The move comes after Alibaba last month disclosed that it will change the holding structure for its “variable interest entities,” or VIEs, set up to allow companies to list abroad while ensuring that key assets are held by Chinese companies, as required by local law. Instead of being largely held by Ma and other individuals, the VIEs will be turned over to holding companies controlled by a group of executives, a change the Economist says (paywall) will also substantially reduce the company’s “key man” risk.

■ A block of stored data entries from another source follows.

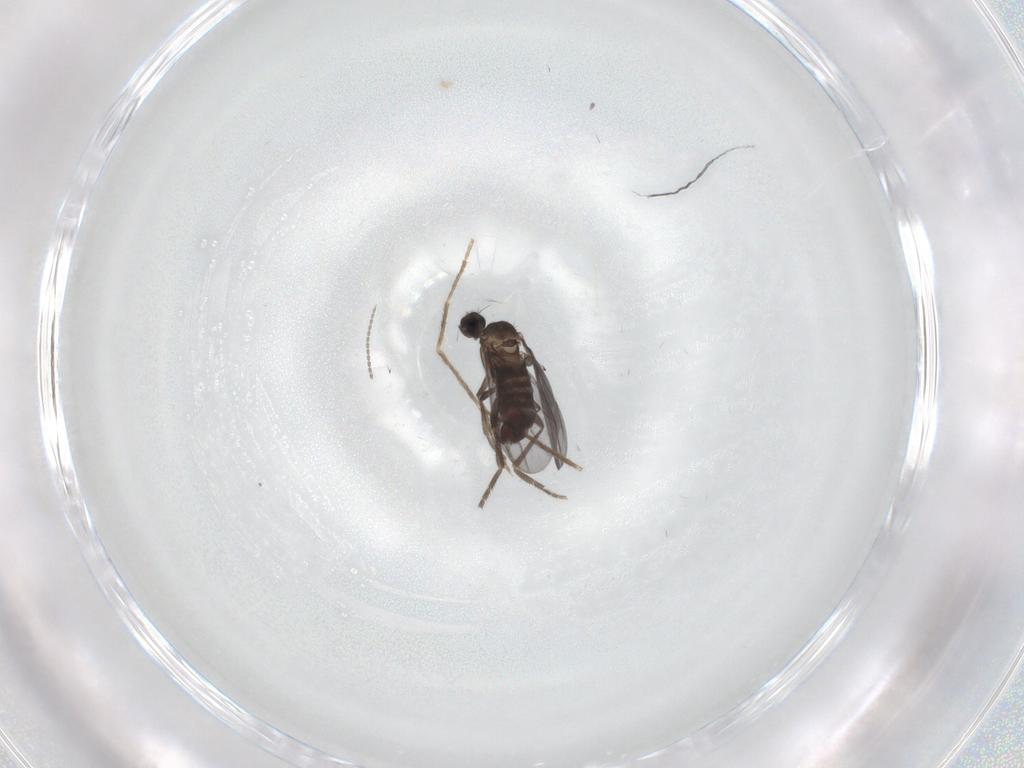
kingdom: Animalia
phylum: Arthropoda
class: Insecta
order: Diptera
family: Phoridae
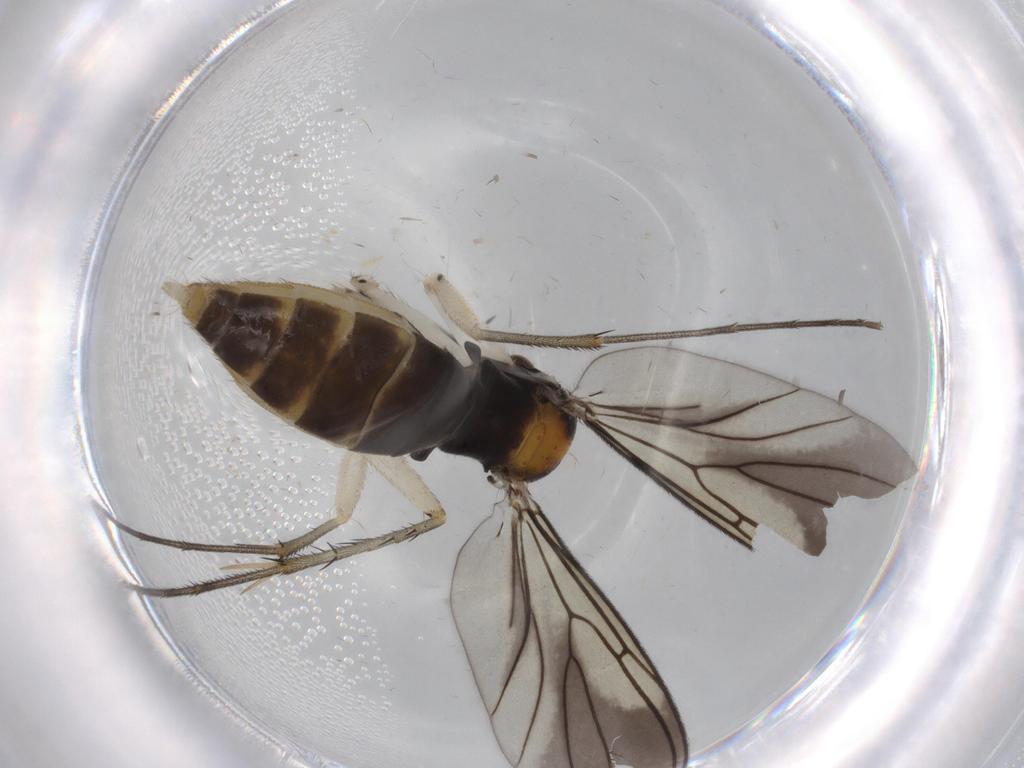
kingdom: Animalia
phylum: Arthropoda
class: Insecta
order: Diptera
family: Mycetophilidae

By controlling the circumstances of his departure, Ma’s cushioning his company against the shock that would result if he were to step down as a result of an unforeseen situation, such as a health crisis or unexpected accident, as befell the chairman of Chinese travel conglomerate HNA, which is in the middle of a restructuring.

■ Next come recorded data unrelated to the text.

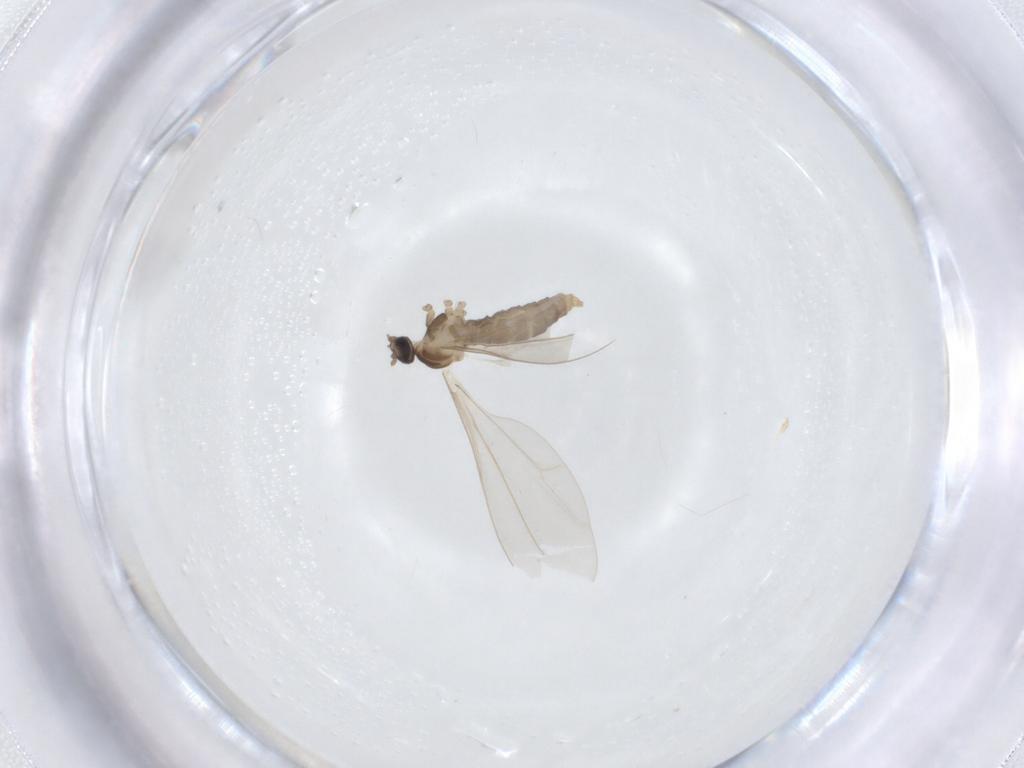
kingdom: Animalia
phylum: Arthropoda
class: Insecta
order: Diptera
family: Cecidomyiidae
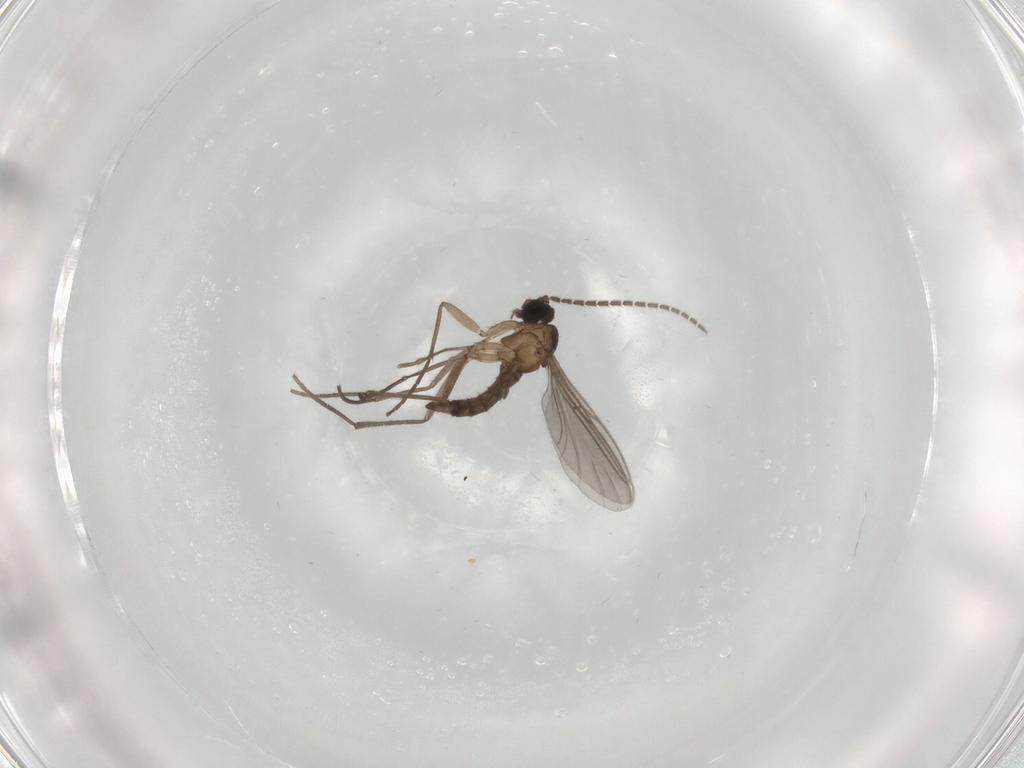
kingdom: Animalia
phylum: Arthropoda
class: Insecta
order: Diptera
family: Sciaridae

Zhang has had ample time to be tested, having joined Alibaba as chief financial officer of Taobao Marketplace in 2007. Two years later, he was the brains behind the Black Friday-inspired Singles’ Day, now the biggest one-day shopping extravaganza in the world. In 2015, Zhang took over as CEO, while Ma retained the chairman role.
Like Alibaba—or many US tech firms for that matter—Chinese companies are often associated with a charismatic “key man” (it’s usually a man) who has a singular ability to raise up or cast down his firm’s fortunes. But unlike in the US or Europe, it’s not uncommon in China for a top executive to suddenly become mysteriously unreachable—especially in the last few years as China has reined in financial risk-taking companies that were once symbols of the country’s expanding economic reach abroad.
Nor are Chinese leaders and their companies only at risk from law enforcement in their own country, as shown by the example of Richard Liu, CEO of e-commerce firm JD.com, who was arrested in Minnesota last month on rape allegations. He has since been released without being charged, but investors in the company remain on edge.
Reuters columnist Katrina Hamlin wrote last month that “in a country where relationships are especially important, companies are often overdependent on one or two key individuals. China’s lenders are aware; their contracts sometimes include clauses requiring a payoff if a VIP departs.” And as Hamlin noted, in August, a casino operator lost half its value when it couldn’t find its chairman, while a car-parts company found itself in a similar situation.
While such a scenario seems highly unlikely for Ma, an ambassador of sorts for China’s soft power, he’s clearly worked hard to make himself replaceable against the backdrop of a variable and often harsh business climate. That’s in the best interest of his company—and an example other Chinese giants should emulate.